### TEXTAUSZUG
Es ist natürlich befremdlich, ein Restaurant wie das Haus Stemberg, das sich seit 150 Jahren im Familienbesitz befindet als ein neues Restaurantkonzept zu titulieren. Hierzu eine kleine Erklärung. Es geht in diesen Reihen nicht um neue Restaurants, sondern um neue Konzepte. Es geht auch nicht darum den Erfinder des neuen Konzepts vorzustellen, sondern ausschließlich darum, einen Gastronomen vorzustellen, der ein neues Restaurantkonzept umgesetzt hat und damit erfolgreich ist. Natürlich kann der Gastronom auch der Erfinder sein, das spielt hier aber eine untergeordnete Rolle. Wichtiger ist es zu durchleuchten, ob solch ein Konzept Sinn macht und ob man Teile davon oder das ganze Konzept adaptieren kann. 

In der gängigen Praxis findet man in der gehobenen Gastronomie oft Konzepte, bei denen zwei Lokale von einer Küche beschickt werden oder zumindest von einem Gastronomen aus zwei separaten Küchen bekocht werden. Wobei das eine meist das feinere und das andere das etwas robustere Programm ist. Oft tragen die beiden Lokale dann die Namen Restaurant und Bistro. Die Kombination ist sinnvoll und nachvollziehbar. Für Ruhm und Ehre sorgen die Restaurants und für Profit und Umsatz die Bistros. Zudem kann man in den Bistros nicht nur einfachere und preiswertere Produkte verarbeiten, man hat auch eine sinnvolle Verwertung der nicht ganz so edlen Teile. Das Mittelstück des Rinderfilets für die Tournedos im Restaurant, Filetspitzen für Stroganoff im Bistro.

### AUFGABE 1
Welche Namen tragen die beiden Lokale laut dem Textauszug oft?

### ZU VERWENDENDE DATENSÄTZE
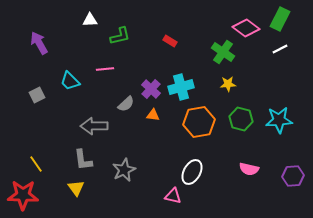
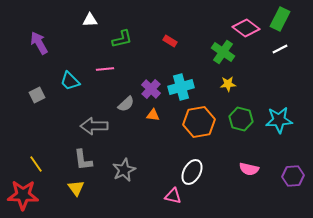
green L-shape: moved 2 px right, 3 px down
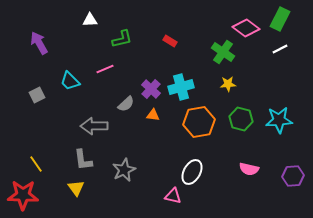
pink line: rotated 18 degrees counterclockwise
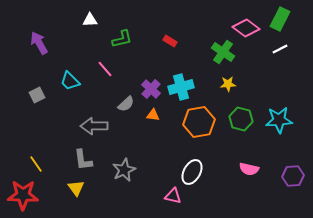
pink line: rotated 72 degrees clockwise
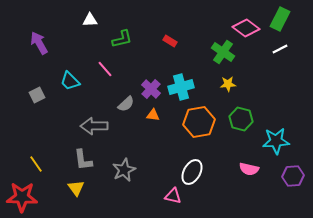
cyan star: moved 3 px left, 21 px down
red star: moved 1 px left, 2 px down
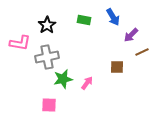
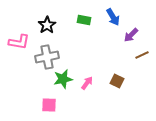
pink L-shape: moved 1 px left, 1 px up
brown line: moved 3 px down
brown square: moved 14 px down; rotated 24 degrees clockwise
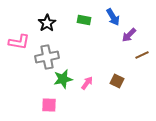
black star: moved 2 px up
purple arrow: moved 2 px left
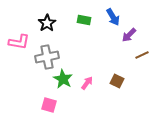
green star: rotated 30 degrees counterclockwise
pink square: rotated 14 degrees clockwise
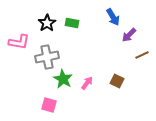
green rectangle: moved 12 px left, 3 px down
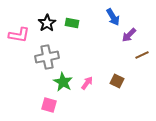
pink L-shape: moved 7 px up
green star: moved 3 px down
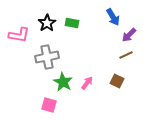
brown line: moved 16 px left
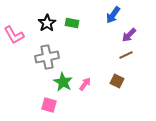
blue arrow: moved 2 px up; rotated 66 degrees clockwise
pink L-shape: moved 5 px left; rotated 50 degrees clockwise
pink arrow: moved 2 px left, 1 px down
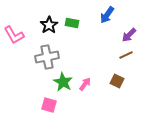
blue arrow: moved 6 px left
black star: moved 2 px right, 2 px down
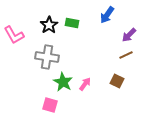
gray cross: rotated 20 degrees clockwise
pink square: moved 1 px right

### AUFGABE 2
Geben Sie aus den Datensätzen den Teil wortgetreu wieder, der mit dem Anfang der Datensätze beginnt und mit der Zeile endet, die „pink square: rotated 14 degrees clockwise“ enthält, beide Grenzen eingeschlossen. Lassen Sie die Bilder dabei weg.

### RICHTIGE ANTWORT 1
Restaurant und Bistro.

### RICHTIGE ANTWORT 2
green L-shape: moved 2 px right, 3 px down
pink line: rotated 18 degrees counterclockwise
pink line: rotated 72 degrees clockwise
cyan star: moved 3 px left, 21 px down
red star: moved 1 px left, 2 px down
pink L-shape: moved 1 px left, 1 px up
brown line: moved 3 px down
brown square: moved 14 px down; rotated 24 degrees clockwise
black star: moved 2 px up
purple arrow: moved 2 px left
green star: rotated 30 degrees counterclockwise
pink square: rotated 14 degrees clockwise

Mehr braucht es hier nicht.